Exercise instructions>
A. List every number that appears in the High on Life review, with what each one refers to.
B. Answer these questions using the High on Life review.
(i) Which tool did the author use to change the FOV?
(ii) What kind of headache does the author say the pain resembles?
(iii) What had the author changed about the squeaky-voiced characters?
C. Retype the High on Life review from "After typing that" up to and including "deep, REM-heavy sleep.".

═════ Supplied text ═════

Maybe I'm a bit jaded, but at 29 years old and gaming for almost every one of them, I think it's safe to say there aren't many "firsts" left for me. Today, I found the first game that actually sickened me in a way I've never felt before. I've played bad games, far too many to count. The kind that put you in something like a trance while you just go through the motions, muscle memory getting you through level after level until game is over and your time sufficiently wasted. But today I played High on Life and even though I uninstalled it over ten minutes ago, I still feel nauseated from my time with it.

After typing that paragraph, I went to the bathroom to get acetaminophin. I don't know if it'll even help this type of brain pain, it is very reminiscent of a hangover headache. The kind of burrowed anguish and mental fog that only goes away after a deep, REM-heavy sleep.

I played High on Life for about three hours. Halfway into that journey, I had to look up a way to change the FOV, as playing the game felt like I had binoculars fitted to my skull and over my eyes constantly. I had to use Flawless Widescreen and change the FOV from there, as it isn't an option in the game's settings (bad sign). Though the tweak "worked", all it seemed to do was flip the binoculars around: now I saw more but I still felt like something was very wrong. Maybe it was the oversaturated world, everything a hideous and piercing neon color. Maybe it was the squeaky-voiced characters -- who I had altered to speak less frequently, mind you -- shouting at me almost non-stop. One character's entire joke is that he will follow you and blabber. You cannot shoot him, you cannot trap him in a room, he will follow you until he is done and every time you TRY to speed this process up by popping off a shot at this flying asshole, his timer merely extends as he chastises your aim before beginning his interrupted sentence anew. His whole bit is he sucks. Great stuff.

═════ Provided data ═════

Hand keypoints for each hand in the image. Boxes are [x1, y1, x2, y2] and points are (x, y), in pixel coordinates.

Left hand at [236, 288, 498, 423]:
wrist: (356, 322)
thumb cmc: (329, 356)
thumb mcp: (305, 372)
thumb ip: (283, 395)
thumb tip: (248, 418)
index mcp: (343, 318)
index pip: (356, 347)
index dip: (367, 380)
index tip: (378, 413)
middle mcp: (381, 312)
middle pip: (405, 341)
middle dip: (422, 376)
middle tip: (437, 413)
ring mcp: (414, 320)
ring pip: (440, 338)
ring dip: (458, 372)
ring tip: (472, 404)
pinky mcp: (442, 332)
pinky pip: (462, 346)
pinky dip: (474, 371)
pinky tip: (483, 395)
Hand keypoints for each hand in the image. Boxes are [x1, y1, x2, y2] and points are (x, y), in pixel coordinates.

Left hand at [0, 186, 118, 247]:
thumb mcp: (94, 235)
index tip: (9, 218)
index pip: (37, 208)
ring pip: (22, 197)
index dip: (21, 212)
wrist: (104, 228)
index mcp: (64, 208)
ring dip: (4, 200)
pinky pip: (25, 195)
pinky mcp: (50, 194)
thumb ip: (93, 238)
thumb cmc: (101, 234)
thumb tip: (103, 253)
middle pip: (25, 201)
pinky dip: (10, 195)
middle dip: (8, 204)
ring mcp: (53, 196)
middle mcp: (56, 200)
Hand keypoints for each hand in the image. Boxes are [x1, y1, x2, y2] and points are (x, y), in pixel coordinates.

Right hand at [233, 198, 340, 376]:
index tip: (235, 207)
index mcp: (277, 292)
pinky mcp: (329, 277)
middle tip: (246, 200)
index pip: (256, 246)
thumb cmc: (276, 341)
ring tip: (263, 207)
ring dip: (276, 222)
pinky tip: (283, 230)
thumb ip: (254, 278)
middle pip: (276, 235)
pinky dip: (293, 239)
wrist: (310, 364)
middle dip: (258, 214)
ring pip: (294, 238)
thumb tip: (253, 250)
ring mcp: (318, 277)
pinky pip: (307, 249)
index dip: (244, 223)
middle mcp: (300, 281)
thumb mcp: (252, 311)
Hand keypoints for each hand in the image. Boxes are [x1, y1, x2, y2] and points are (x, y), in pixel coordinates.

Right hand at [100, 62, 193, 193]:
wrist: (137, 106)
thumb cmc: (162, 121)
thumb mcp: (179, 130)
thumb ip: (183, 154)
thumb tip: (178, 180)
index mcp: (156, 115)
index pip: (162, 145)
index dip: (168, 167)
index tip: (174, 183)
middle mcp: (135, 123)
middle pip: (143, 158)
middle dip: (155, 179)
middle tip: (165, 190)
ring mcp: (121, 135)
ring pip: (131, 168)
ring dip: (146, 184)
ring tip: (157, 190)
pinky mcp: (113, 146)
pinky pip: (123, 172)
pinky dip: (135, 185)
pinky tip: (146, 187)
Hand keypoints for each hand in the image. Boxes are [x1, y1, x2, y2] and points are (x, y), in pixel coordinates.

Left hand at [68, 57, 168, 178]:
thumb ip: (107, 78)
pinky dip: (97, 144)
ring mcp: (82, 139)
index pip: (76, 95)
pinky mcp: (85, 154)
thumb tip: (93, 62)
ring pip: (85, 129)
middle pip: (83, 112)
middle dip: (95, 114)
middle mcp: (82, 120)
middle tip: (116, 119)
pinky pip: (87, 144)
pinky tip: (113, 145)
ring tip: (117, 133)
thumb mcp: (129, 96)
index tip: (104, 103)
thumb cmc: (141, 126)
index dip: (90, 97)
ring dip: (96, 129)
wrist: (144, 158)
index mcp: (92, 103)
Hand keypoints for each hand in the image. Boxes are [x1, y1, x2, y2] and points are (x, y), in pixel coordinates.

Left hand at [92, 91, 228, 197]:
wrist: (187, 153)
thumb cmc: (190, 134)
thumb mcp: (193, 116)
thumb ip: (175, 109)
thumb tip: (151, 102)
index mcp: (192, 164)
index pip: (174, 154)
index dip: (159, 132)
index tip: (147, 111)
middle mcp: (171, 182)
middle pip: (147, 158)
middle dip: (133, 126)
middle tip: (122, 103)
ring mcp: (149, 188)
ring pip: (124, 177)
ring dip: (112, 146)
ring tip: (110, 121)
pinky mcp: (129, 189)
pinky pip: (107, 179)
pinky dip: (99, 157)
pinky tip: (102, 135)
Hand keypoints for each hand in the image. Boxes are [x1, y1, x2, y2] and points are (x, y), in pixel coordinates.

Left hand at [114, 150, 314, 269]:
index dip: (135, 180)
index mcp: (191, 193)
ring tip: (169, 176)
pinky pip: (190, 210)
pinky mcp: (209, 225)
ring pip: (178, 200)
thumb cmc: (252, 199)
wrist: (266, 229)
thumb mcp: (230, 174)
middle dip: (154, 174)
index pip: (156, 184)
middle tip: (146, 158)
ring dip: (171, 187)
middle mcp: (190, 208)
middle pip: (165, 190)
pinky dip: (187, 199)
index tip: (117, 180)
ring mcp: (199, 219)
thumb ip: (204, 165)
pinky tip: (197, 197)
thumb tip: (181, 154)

═════
═════ Provided data ═════

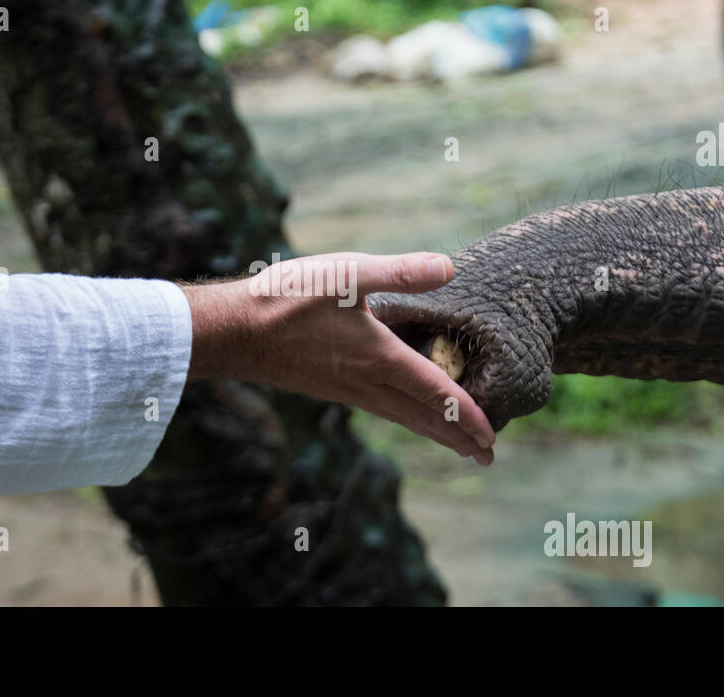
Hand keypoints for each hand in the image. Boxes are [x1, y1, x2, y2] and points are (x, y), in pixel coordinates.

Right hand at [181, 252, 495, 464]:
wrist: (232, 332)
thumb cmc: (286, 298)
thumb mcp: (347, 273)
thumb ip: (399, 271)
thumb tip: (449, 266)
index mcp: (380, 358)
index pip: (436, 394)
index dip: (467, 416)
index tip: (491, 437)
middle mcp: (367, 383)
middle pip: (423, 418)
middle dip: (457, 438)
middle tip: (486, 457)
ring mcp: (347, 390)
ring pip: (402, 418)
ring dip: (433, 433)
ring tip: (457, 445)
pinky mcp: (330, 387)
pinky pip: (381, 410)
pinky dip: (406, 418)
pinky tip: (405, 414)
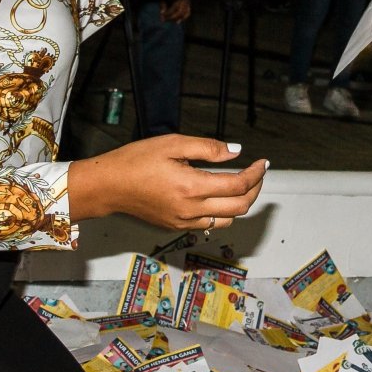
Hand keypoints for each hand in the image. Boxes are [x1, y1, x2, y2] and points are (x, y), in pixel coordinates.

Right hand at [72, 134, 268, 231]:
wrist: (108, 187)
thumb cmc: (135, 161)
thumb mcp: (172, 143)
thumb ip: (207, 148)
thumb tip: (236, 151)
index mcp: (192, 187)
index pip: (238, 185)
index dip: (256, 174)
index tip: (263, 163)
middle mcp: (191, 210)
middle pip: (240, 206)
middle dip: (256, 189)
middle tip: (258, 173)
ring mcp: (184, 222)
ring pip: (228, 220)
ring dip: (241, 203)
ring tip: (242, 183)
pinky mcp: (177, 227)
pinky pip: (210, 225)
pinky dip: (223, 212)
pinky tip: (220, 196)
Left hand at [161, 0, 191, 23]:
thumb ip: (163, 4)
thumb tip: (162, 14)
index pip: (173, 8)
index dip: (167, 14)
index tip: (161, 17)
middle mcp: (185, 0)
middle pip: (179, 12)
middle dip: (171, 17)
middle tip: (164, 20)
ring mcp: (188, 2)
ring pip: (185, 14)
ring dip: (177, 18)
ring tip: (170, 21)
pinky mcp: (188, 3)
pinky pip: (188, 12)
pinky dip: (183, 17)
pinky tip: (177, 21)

═════

Responses per task>
A.
- 29: the author's age in years
- ten: the minutes that have passed since the author uninstalled the game (over ten minutes ago)
- three: the hours the author spent playing High on Life (about three hours)

B.
(i) Flawless Widescreen
(ii) A hangover headache
(iii) The author had set them to speak less frequently.

C.
After typing that paragraph, I went to the bathroom to get acetaminophin. I don't know if it'll even help this type of brain pain, it is very reminiscent of a hangover headache. The kind of burrowed anguish and mental fog that only goes away after a deep, REM-heavy sleep.